Members shine spotlight on stalled contract talks
Laura Walz

Powell River government workers, including liquor store clerks, child protection workers and justice ministry staff, walked the picket line Wednesday, September 5 to draw attention to frozen wages and stalled contract talks.

They were part of 25,000 unionized employees who staged a one-day strike across the province. Essential services in the courts, prisons, child protection and forest fire service were not affected.

Ken Hodson, shop steward and picket captain at the Powell River government liquor store, said workers currently don’t have a contract. “Government isn’t at the table,” he said. “We’re asking for cost of living, after taking zeros for a number of years.”

The BC Government Employees Union (BCGEU) is asking for a 3.5 per cent wage increase this year and a cost-of-living increase next year. The union has rejected the provincial government’s offer of a two per cent increase the first year and a 1.5 per cent increase the second year, an offer the government has now taken off the table. Bargaining talks remain stalled.

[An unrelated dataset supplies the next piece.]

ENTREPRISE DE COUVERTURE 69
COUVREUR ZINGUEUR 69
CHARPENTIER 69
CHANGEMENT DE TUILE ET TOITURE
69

BCGEU is also trying to raise public awareness about the selling of the liquor distribution branch that the government announced in its budget last year, Hodson said. “They’re planning on having the sale go through right before the next election,” he said. “We’re trying to gain public interest in knowing that this is a big money maker for the province. It’s our tax dollars and the government wants to sell it to corporate interests.”

Hodson pointed out that Kevin Falcon, former BC finance minister who recently resigned, will be receiving 15 months severance pay and an annual pension of almost $63,000. “A bunch of Liberals have jumped shipped,” he said. “The money there could easily pay for any kind of cost-of-living raises that are needed.”

As well, Hodson said, the BCGEU has given the government ideas about how to increase revenues, including opening on Sundays and later hours. “It would never cost taxpayers one dollar,” he said. “We would generate even more tax dollars.”

In 2009, the BC government imposed a net-zero mandate on unions that represent government workers, meaning that wages would not be raised for two years. The government is now negotiating “modest wage increases made possible by productivity increases within existing budgets,” according to the ministry of finance website.